Peace also grows when we learn to slow our reactions. Anxiety pushes us toward speed, urging us to forward the message, repeat the rumour, assume the worst, speak sharply, and prepare for enemies. Yet the Spirit moves differently, often more gently and deliberately, inviting us to pause, to breathe, to pray, and to listen. In that space, we begin to ask, “What is mine to carry, and what must I entrust to God?”
This does not mean we become careless, nor does it mean that peace is the same as being naïve. Rather, we are called to remain wise, alert, and responsible without allowing ourselves to become hardened. We can take necessary precautions without surrendering our souls to fear, speak the truth without adding cruelty, and name what is wrong without losing sight of the image of God in others.
That may be one of the great spiritual tasks of our time: to resist becoming hard.
When life feels unsafe, it is easy for our hearts to harden, to begin dividing the world into “our people” and “those people,” and to let fear determine who deserves our compassion.
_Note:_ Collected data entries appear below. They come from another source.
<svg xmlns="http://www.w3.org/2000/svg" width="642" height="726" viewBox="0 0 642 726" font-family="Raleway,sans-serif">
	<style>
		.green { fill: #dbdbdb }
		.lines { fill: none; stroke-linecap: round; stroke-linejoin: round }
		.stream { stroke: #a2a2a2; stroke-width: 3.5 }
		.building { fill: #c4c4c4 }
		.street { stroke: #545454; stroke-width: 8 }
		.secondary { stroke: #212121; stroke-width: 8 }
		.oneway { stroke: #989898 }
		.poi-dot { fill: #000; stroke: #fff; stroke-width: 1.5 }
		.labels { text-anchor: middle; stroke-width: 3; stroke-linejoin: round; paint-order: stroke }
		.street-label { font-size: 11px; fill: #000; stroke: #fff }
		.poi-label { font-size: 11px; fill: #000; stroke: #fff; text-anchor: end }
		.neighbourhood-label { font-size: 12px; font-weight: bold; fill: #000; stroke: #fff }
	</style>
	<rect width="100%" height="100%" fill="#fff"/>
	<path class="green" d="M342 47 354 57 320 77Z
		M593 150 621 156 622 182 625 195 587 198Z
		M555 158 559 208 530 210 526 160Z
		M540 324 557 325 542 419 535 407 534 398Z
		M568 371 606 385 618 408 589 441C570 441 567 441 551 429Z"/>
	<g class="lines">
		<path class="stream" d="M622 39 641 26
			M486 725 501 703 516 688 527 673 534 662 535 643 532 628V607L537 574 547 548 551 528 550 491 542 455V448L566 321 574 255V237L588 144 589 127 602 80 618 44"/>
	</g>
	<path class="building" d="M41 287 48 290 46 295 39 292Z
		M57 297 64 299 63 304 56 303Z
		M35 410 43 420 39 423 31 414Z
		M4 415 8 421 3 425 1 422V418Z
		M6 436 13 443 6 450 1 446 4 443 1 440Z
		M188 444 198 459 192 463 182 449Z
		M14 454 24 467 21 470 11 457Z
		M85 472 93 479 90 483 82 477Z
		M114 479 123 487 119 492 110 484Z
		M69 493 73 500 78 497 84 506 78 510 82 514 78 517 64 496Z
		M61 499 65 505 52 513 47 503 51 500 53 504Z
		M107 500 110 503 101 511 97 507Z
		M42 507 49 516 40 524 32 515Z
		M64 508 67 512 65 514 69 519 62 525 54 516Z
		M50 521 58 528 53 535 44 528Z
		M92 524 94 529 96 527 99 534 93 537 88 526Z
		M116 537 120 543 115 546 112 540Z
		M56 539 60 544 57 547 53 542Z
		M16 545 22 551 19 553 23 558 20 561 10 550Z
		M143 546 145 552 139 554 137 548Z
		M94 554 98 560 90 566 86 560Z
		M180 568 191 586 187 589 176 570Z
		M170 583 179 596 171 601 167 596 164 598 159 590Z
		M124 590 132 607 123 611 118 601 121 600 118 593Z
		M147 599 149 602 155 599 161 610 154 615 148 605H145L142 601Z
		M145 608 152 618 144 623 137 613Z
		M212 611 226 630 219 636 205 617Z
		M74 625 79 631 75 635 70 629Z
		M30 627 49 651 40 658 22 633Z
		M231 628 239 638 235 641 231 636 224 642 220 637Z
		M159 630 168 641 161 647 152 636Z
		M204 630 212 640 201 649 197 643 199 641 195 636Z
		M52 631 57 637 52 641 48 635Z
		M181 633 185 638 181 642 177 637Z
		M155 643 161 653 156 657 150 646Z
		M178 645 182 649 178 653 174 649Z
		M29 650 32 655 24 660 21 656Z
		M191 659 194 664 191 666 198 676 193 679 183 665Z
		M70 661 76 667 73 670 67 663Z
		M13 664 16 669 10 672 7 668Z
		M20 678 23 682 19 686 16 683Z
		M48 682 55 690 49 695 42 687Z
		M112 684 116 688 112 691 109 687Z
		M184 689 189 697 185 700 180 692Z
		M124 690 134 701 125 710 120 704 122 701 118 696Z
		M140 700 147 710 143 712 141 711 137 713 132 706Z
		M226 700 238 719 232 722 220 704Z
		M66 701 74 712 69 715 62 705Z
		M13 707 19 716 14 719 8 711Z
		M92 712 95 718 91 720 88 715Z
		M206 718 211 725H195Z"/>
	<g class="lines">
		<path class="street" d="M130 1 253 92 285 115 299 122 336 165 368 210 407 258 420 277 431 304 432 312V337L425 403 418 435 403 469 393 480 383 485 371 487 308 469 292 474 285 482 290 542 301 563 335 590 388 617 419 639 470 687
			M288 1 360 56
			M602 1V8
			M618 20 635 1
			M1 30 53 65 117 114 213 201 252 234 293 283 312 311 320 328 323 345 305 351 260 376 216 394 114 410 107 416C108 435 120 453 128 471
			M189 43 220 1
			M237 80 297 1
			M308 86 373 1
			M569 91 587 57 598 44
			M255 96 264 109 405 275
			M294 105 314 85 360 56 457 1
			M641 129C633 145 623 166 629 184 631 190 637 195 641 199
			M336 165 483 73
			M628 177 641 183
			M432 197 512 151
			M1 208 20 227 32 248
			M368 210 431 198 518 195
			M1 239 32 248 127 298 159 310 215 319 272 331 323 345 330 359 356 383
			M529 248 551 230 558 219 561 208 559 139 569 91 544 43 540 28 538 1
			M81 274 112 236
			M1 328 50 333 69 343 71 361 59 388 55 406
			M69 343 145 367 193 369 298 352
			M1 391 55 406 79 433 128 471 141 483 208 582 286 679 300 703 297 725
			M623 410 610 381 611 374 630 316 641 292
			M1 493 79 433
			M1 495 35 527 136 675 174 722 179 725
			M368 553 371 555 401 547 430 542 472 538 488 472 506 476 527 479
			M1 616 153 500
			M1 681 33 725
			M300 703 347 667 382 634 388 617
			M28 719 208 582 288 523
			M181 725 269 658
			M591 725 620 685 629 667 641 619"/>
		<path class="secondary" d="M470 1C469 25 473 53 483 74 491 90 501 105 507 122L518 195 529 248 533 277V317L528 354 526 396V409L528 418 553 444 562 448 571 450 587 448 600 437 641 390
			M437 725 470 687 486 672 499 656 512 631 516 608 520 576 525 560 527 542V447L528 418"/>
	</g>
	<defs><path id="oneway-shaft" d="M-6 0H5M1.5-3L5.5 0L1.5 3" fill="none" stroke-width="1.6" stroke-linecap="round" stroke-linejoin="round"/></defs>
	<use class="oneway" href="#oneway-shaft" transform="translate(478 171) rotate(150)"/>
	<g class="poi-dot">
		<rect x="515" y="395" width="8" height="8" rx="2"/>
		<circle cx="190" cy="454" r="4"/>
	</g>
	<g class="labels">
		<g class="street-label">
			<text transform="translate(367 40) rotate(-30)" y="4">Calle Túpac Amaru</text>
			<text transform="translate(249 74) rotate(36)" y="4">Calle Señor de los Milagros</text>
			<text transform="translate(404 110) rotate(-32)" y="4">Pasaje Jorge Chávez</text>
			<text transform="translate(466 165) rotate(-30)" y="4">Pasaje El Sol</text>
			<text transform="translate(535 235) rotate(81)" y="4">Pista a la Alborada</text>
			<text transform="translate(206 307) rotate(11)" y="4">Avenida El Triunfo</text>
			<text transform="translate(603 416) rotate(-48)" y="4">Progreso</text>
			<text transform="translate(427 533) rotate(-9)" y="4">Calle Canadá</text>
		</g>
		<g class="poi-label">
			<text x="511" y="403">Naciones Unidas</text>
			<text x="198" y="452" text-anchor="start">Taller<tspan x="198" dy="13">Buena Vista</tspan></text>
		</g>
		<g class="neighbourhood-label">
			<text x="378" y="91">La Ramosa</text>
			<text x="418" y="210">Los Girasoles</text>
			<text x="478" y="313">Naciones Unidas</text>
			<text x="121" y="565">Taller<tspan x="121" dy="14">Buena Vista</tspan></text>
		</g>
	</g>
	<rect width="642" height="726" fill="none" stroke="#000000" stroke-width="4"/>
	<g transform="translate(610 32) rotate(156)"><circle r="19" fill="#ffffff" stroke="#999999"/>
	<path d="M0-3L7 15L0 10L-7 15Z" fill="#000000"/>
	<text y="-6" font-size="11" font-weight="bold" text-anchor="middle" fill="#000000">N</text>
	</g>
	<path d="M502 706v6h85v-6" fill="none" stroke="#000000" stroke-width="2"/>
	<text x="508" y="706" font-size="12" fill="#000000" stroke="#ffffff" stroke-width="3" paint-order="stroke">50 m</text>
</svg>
Yet Christ continually calls us back to a wider mercy, not a foolish or sentimental mercy, but one with a spine, a mercy that can stand firmly in the truth while still refusing hatred.
Churches are called to be communities where peace is practised, not merely preached, and this means learning to speak gently, to disagree honestly, to forgive repeatedly, and to carry one another’s burdens, while also refusing to feed panic, choosing instead to check on the vulnerable and to pray for our communities, including those we fear, those we do not understand, and those with whom we disagree.
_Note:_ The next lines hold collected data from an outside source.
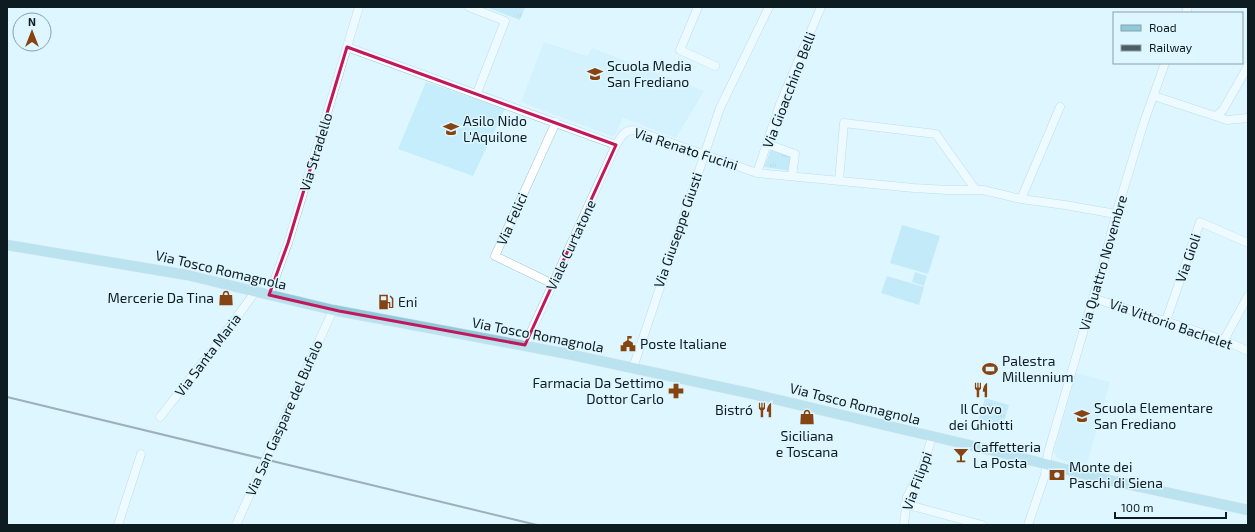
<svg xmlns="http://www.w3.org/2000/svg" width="1255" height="532" viewBox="0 0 1255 532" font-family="'Exo 2',sans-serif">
<defs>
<pattern id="grass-tufts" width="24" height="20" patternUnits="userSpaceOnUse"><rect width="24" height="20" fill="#a3dbef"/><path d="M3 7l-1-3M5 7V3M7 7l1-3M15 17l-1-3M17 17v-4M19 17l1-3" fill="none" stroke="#8bbbcd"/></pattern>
</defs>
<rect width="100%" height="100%" fill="#def6ff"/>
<!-- built -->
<path fill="#c6edfb" d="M544,42L587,56L592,48L704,91L676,138L623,118L614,137L521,102Z
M426,82L505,109L473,176L398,149Z
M1076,373L1110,382L1086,467L1057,458L1054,451Z"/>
<!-- grass -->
<path fill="url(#grass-tufts)" d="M486,7H525L520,20Z
M771,149L792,156L791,171L764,167Z
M985,398L1009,405L1003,426L979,419Z"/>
<!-- pitch -->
<path fill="#a3dbef" d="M902,225L940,236L928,274L890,263Z
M915,272L927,276L924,286L912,282Z
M887,276L924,287L919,305L881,293Z"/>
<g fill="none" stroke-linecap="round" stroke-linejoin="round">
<defs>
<path id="minor" d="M469,7L505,21L477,93
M698,7L680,50L715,66
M1186,13L1188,7
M347,47L616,145C621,137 624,130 634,130L757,173L914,188L948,190H983L1021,199L1065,205L1116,214
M1154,96L1227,120L1248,118
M1216,116L1223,110L1248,66
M767,144L795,154L792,176
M757,173L780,104L821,7
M839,181L844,123L936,134L975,189
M1021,199L1060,107
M553,284L495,256L556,122
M269,295L288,243L359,7
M1093,298L1224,340L1248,351
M1166,321L1200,222L1248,243
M1224,340L1248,296
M525,345L616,145
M633,368L720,108L769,7
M297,390L333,310
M160,417L215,347L255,292
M905,504L982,525
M118,525L141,454
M904,525L907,497L923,466L932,437
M1028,525L1045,475L1048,453L1107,250L1116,214L1144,122L1165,63"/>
<path id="major" d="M7,245L187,275L333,310L568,354L753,394L999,452L1099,478L1248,510"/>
</defs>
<!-- minor casing -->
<use href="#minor" stroke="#9ac0cf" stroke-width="9"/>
<!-- major casing -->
<use href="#major" stroke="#d3d6d7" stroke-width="11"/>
<!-- minor -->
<use href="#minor" stroke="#fff" stroke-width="8"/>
<!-- major -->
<use href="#major" stroke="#8ecadc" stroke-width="10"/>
<!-- rail -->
<path stroke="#4b5c62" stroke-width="2" d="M7,397L537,525"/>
<defs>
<path id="minor-bridge" d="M236,525L297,390"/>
</defs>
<!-- minor-bridge casing -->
<use href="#minor-bridge" stroke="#9ac0cf" stroke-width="9" stroke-linecap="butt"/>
<!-- minor-bridge -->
<use href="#minor-bridge" stroke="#fff" stroke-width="8"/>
</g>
<!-- marked area -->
<path d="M0 0H1255V532H0ZM347,47L616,145L525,345L339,311L269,295L288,243Z" fill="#def6ff" fill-opacity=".55" fill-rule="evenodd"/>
<path fill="none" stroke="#c2185b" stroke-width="3" stroke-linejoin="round" d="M347,47L616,145L525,345L339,311L269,295L288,243Z"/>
<!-- icons -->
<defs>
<symbol id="school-bare" viewBox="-9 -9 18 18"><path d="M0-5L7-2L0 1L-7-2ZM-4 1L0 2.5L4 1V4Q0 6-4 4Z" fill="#854411" stroke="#def6ff" stroke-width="2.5" paint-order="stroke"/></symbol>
<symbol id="shop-bare" viewBox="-9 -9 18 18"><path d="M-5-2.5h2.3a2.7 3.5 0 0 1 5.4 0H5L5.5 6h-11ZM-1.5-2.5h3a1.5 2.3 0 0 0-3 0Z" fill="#854411" stroke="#def6ff" stroke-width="2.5" paint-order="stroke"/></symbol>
<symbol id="fuel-bare" viewBox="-9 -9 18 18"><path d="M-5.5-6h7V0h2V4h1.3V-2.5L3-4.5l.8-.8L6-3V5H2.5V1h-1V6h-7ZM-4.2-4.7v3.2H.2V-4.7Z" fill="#854411" stroke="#def6ff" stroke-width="2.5" paint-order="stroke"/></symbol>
<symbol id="civic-bare" viewBox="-9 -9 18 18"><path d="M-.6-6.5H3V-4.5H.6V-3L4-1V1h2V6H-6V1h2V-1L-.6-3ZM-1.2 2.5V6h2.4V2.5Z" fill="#854411" stroke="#def6ff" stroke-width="2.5" paint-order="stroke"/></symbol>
<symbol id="stadium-bare" viewBox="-9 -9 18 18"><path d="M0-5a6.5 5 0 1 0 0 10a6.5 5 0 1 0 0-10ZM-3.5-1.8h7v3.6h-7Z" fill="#854411" stroke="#def6ff" stroke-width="2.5" paint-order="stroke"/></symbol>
<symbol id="restaurant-bare" viewBox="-9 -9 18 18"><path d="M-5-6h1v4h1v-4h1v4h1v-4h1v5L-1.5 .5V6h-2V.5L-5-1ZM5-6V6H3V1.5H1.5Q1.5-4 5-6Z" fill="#854411" stroke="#def6ff" stroke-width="2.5" paint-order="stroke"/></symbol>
<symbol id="pharmacy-bare" viewBox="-9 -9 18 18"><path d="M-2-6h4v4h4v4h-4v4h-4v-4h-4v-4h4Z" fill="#854411" stroke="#def6ff" stroke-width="2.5" paint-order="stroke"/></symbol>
<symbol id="bar-bare" viewBox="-9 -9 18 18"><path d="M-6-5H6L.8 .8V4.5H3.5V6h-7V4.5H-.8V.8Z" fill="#854411" stroke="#def6ff" stroke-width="2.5" paint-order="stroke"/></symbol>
<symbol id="bank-bare" viewBox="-9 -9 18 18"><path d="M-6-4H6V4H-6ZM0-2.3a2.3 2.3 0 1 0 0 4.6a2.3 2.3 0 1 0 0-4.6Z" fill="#854411" stroke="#def6ff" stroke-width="2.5" paint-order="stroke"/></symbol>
</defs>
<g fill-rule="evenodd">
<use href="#school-bare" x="584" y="63" width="22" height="22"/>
<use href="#school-bare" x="440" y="118" width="22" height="22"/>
<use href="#shop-bare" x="215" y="287" width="22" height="22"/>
<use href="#fuel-bare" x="375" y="291" width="22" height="22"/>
<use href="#civic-bare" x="617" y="333" width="22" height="22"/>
<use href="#stadium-bare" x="979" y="358" width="22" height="22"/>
<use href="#restaurant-bare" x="970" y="379" width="22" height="22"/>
<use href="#pharmacy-bare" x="665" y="380" width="22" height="22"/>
<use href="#restaurant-bare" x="754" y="399" width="22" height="22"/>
<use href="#school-bare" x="1071" y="405" width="22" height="22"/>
<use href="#shop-bare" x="796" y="406" width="22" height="22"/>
<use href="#bar-bare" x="950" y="444" width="22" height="22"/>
<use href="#bank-bare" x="1046" y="464" width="22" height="22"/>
</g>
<g text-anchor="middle" stroke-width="3" stroke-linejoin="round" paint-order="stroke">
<!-- poi labels -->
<g font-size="14" fill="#0d1c21" stroke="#def6ff" text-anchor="start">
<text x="607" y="71">Scuola Media<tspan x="607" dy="16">San Frediano</tspan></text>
<text x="463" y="126">Asilo Nido<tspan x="463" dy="16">L'Aquilone</tspan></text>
<text x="214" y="303" text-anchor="end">Mercerie Da Tina</text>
<text x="398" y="307">Eni</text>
<text x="640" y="349">Poste Italiane</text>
<text x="1002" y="366">Palestra<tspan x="1002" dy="16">Millennium</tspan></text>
<text x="664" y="388" text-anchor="end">Farmacia Da Settimo<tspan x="664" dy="16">Dottor Carlo</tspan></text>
<text x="1094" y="413">Scuola Elementare<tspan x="1094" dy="16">San Frediano</tspan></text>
<text x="981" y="414" text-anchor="middle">Il Covo<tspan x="981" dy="16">dei Ghiotti</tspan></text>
<text x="753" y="415" text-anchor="end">Bistró</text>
<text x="807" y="441" text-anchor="middle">Siciliana<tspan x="807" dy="16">e Toscana</tspan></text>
<text x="973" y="452">Caffetteria<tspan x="973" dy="16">La Posta</tspan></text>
<text x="1069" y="472">Monte dei<tspan x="1069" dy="16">Paschi di Siena</tspan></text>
</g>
<!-- street labels -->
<g font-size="14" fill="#0d1c21" stroke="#def6ff">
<text transform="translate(789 90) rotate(-69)" y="5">Via Gioacchino Belli</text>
<text transform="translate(686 149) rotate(18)" y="5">Via Renato Fucini</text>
<text transform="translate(316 152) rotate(-73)" y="5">Via Stradello</text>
<text transform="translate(512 219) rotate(-66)" y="5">Via Felici</text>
<text transform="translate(678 230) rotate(-71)" y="5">Via Giuseppe Giusti</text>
<text transform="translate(571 245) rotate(-65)" y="5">Viale Curtatone</text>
<text transform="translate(1188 258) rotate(-71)" y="5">Via Gioli</text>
<text transform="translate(1103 263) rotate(-74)" y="5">Via Quattro Novembre</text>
<text transform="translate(221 270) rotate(13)" y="5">Via Tosco Romagnola</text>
<text transform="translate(1171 324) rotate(19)" y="5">Via Vittorio Bachelet</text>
<text transform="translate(538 335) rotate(11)" y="5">Via Tosco Romagnola</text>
<text transform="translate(208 355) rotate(-53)" y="5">Via Santa Maria</text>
<text transform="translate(855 404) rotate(14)" y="5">Via Tosco Romagnola</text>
<text transform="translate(284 418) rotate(-66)" y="5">Via San Gaspare del Bufalo</text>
<text transform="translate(917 481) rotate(-70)" y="5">Via Filippi</text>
</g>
</g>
<!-- border -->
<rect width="1255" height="532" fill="none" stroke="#0d1c21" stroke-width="16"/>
<!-- legend -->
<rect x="1113" y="12" width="130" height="52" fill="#def6ff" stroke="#8a9fa6"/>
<rect x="1121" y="25" width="20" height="6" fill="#8ecadc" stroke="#8a9fa6"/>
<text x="1149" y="32" font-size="12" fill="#0d1c21">Road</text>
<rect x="1121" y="45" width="20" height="6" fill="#4b5c62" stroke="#8a9fa6"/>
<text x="1149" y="52" font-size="12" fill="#0d1c21">Railway</text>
<!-- north arrow -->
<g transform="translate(32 32)"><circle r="19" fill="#def6ff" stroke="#8a9fa6"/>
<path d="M0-3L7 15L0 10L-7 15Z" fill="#854411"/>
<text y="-6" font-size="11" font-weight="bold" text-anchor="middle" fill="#0d1c21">N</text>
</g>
<!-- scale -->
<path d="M1115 512v6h111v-6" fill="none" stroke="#0d1c21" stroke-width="2"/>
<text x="1121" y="512" font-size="12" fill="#0d1c21" stroke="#def6ff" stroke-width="3" paint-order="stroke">100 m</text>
</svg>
Peace becomes visible in small choices, in a calm word, in a truthful conversation, in refusing to pass on a rumour, in pausing to pray before reacting, in extending a hand across difference, in choosing not to pass anxiety on to the next person, and in being willing to listen before judging; these small choices are not small in the Kingdom of God, but are signs of another way of living.
For those of us shaped by Franciscan spirituality, this is part of our vocation, for we are not called to admire peace from a distance but to become instruments of peace in the places where we actually live, in our homes, in our churches, in our towns, in our WhatsApp groups, around parish tables, in moments when tempers rise, and in seasons when the country feels fragile.
And we will not always get it right, because there will be times when we react too quickly, speak from fear, or become tired and defensive, and this is precisely why peace must be understood as formation rather than a personality type, not something reserved for naturally calm people, but the slow work of grace in ordinary human beings who keep returning to Christ.
So perhaps our prayer in this anxious time is not simply, “Lord, make everything peaceful around me.”
Perhaps our deeper prayer is, “Lord, make me a person of your peace.”
Make my heart truthful and gentle, my spirit alert and grounded in trust, my words honest and life-giving, my presence steady and warm, my compassion wise and open, and make me brave enough to love in anxious times.
The world does not need more people passing on fear; it needs people who have been formed deeply enough in Christ to carry a living, Christ-shaped peace into fearful places, a peace that is neither shallow, silent, nor avoiding, but strong enough to stand in conflict, grief, community tension, and uncertainty without becoming hard.
May we become such people.
And may the peace of Christ begin again in us.